▶ WHAT YOU NEED TO DO
Please write out exactly the lines from the one with "index dip: (282, 219)" through the end of the data below, both ends included, and omit any pictures.

▶ INFORMATION GIVEN

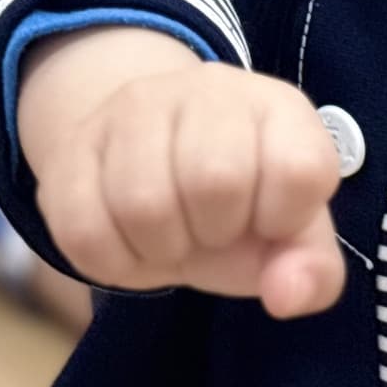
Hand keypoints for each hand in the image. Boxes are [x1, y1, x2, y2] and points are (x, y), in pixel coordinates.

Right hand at [19, 33, 345, 317]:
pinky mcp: (74, 145)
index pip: (299, 169)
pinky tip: (129, 240)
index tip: (266, 219)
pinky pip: (84, 231)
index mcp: (278, 109)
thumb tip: (286, 297)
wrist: (147, 163)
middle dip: (214, 232)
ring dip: (161, 248)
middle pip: (214, 181)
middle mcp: (209, 89)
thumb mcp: (288, 235)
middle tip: (209, 229)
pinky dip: (113, 261)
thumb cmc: (235, 207)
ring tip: (171, 233)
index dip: (282, 219)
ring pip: (143, 204)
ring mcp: (134, 108)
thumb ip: (312, 271)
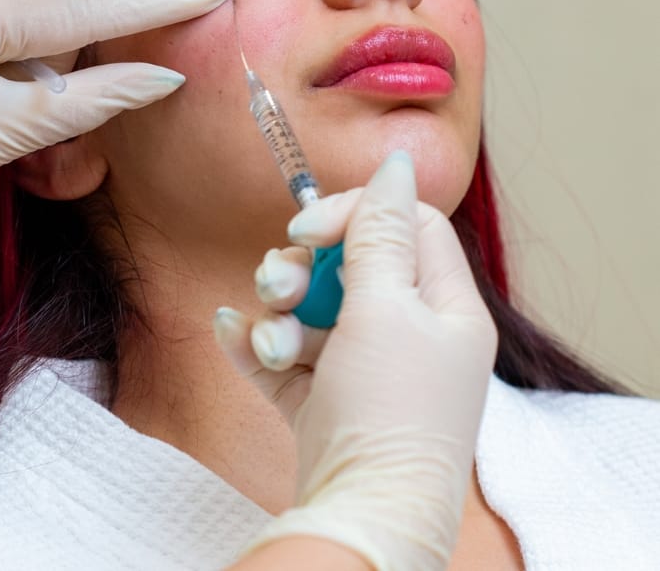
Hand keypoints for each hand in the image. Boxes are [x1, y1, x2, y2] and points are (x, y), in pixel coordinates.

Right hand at [215, 152, 497, 570]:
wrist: (363, 514)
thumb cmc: (388, 410)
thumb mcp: (384, 309)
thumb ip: (377, 233)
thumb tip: (394, 162)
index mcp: (444, 307)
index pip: (403, 223)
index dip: (351, 213)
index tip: (304, 228)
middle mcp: (409, 334)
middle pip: (347, 263)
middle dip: (301, 267)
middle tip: (278, 285)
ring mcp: (363, 369)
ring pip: (310, 307)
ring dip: (276, 311)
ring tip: (270, 339)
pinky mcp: (323, 400)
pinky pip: (285, 352)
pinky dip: (257, 341)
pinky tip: (232, 334)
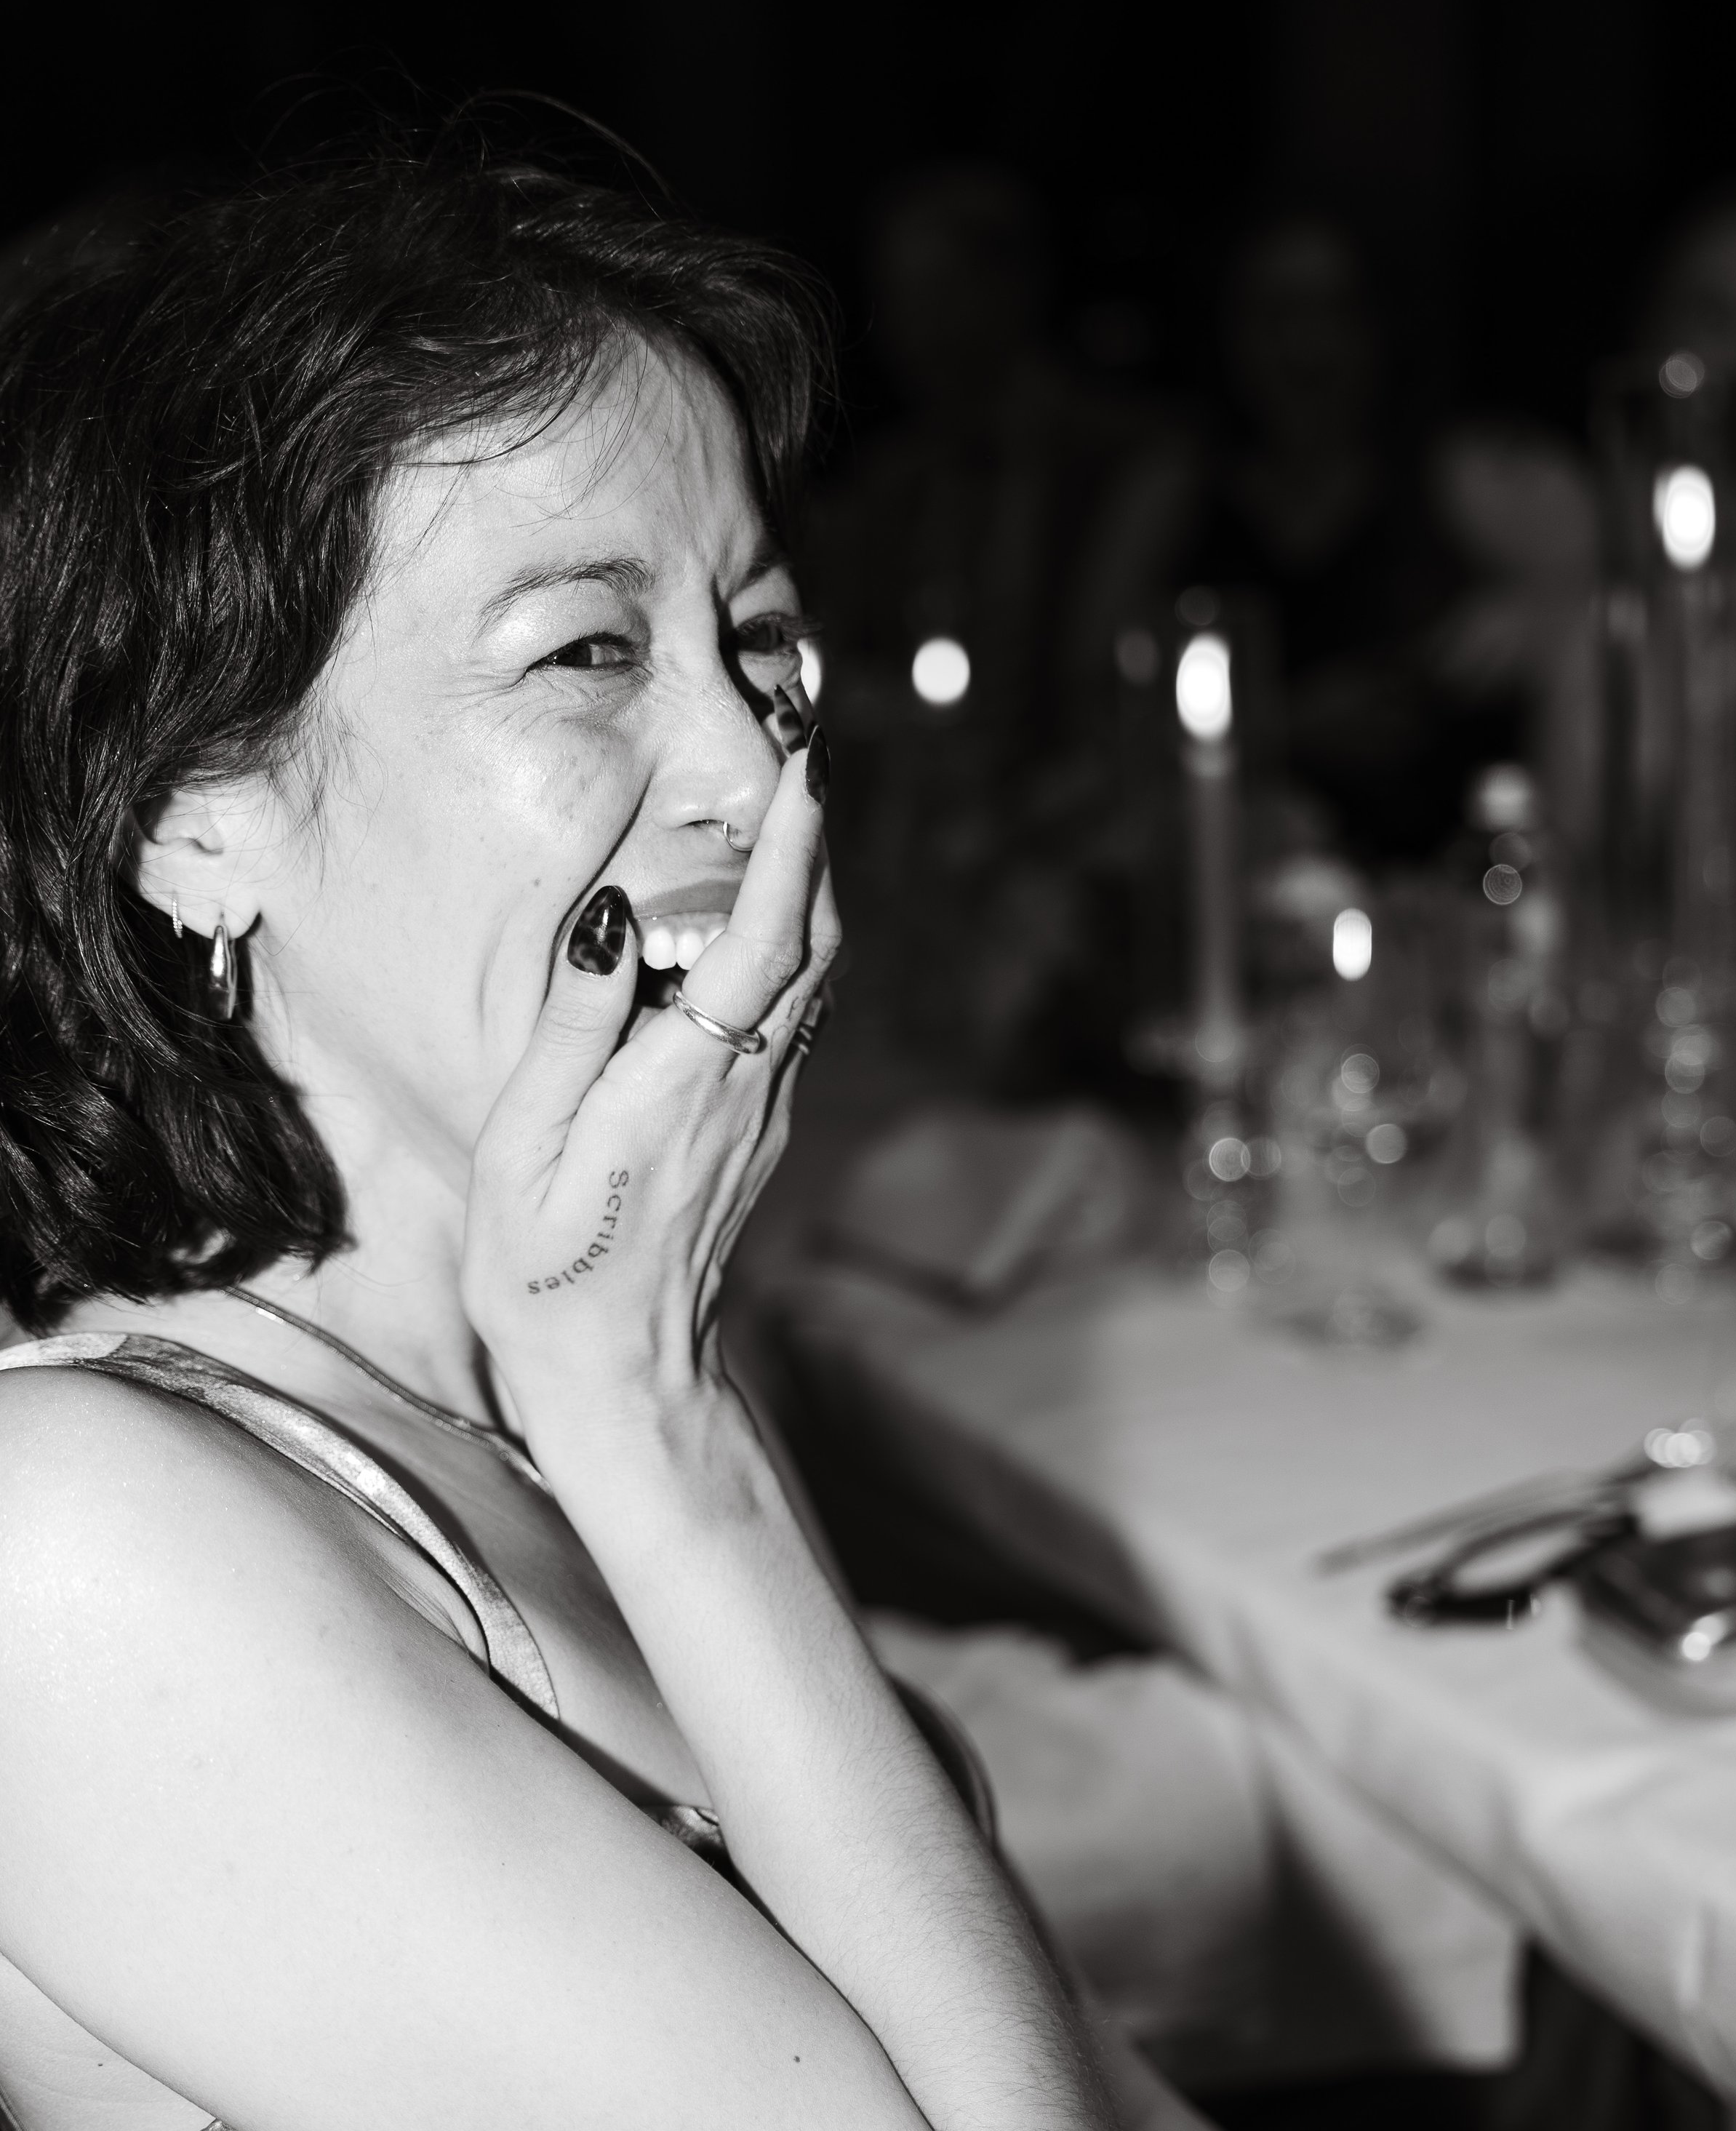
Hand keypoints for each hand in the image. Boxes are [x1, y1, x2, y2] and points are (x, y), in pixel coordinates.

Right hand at [462, 736, 836, 1444]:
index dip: (794, 845)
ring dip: (810, 889)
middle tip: (804, 747)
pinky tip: (759, 917)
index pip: (763, 940)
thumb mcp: (523, 1152)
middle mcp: (746, 1091)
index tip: (807, 761)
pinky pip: (791, 1020)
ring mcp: (764, 1116)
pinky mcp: (760, 1137)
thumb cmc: (547, 1274)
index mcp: (684, 1085)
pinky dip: (789, 949)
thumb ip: (570, 1028)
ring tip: (789, 804)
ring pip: (814, 981)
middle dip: (817, 843)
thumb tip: (607, 919)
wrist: (624, 1383)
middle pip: (814, 945)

▶ COMPLETED TASK
index dip: (282, 219)
ring pip: (143, 204)
ring mcp: (134, 108)
thumb ip: (312, 271)
Hand keypoints for each hand in the image. Boxes are [x1, y1, x2, y2] and points are (x, y), in pixel coordinates.

Right hand at [215, 152, 497, 570]:
wrist: (363, 514)
thumb cmc: (388, 410)
thumb mcp: (384, 309)
thumb ip: (377, 233)
thumb tip: (394, 162)
index mcp: (444, 307)
index pip: (403, 223)
index dip: (351, 213)
index tip: (304, 228)
middle mcp: (409, 334)
middle pip: (347, 263)
middle dip: (301, 267)
middle tip: (278, 285)
ring mcp: (363, 369)
ring pip: (310, 307)
ring dip: (276, 311)
ring tip: (270, 339)
pinky mcp: (323, 400)
pinky pip: (285, 352)
pinky dip: (257, 341)
pinky tip: (232, 334)
Hand keypoints for each hand in the image. Boxes are [x1, y1, x2, y2] and points are (x, y), in pixel coordinates.

Right hand at [462, 736, 836, 1444]:
index dip: (794, 845)
ring dip: (810, 889)
middle tip: (804, 747)
pinky tip: (759, 917)
index pip: (763, 940)
thumb mcp: (523, 1152)
middle mcp: (746, 1091)
index tip: (807, 761)
pinky pip: (791, 1020)
ring mcp: (764, 1116)
pinky mcp: (760, 1137)
thumb cmc: (547, 1274)
index mcp: (684, 1085)
pinky dip: (789, 949)
thumb ip: (570, 1028)
ring tip: (789, 804)
ring pip: (814, 981)
middle dip: (817, 843)
thumb tip: (607, 919)
wrist: (624, 1383)
middle pip: (814, 945)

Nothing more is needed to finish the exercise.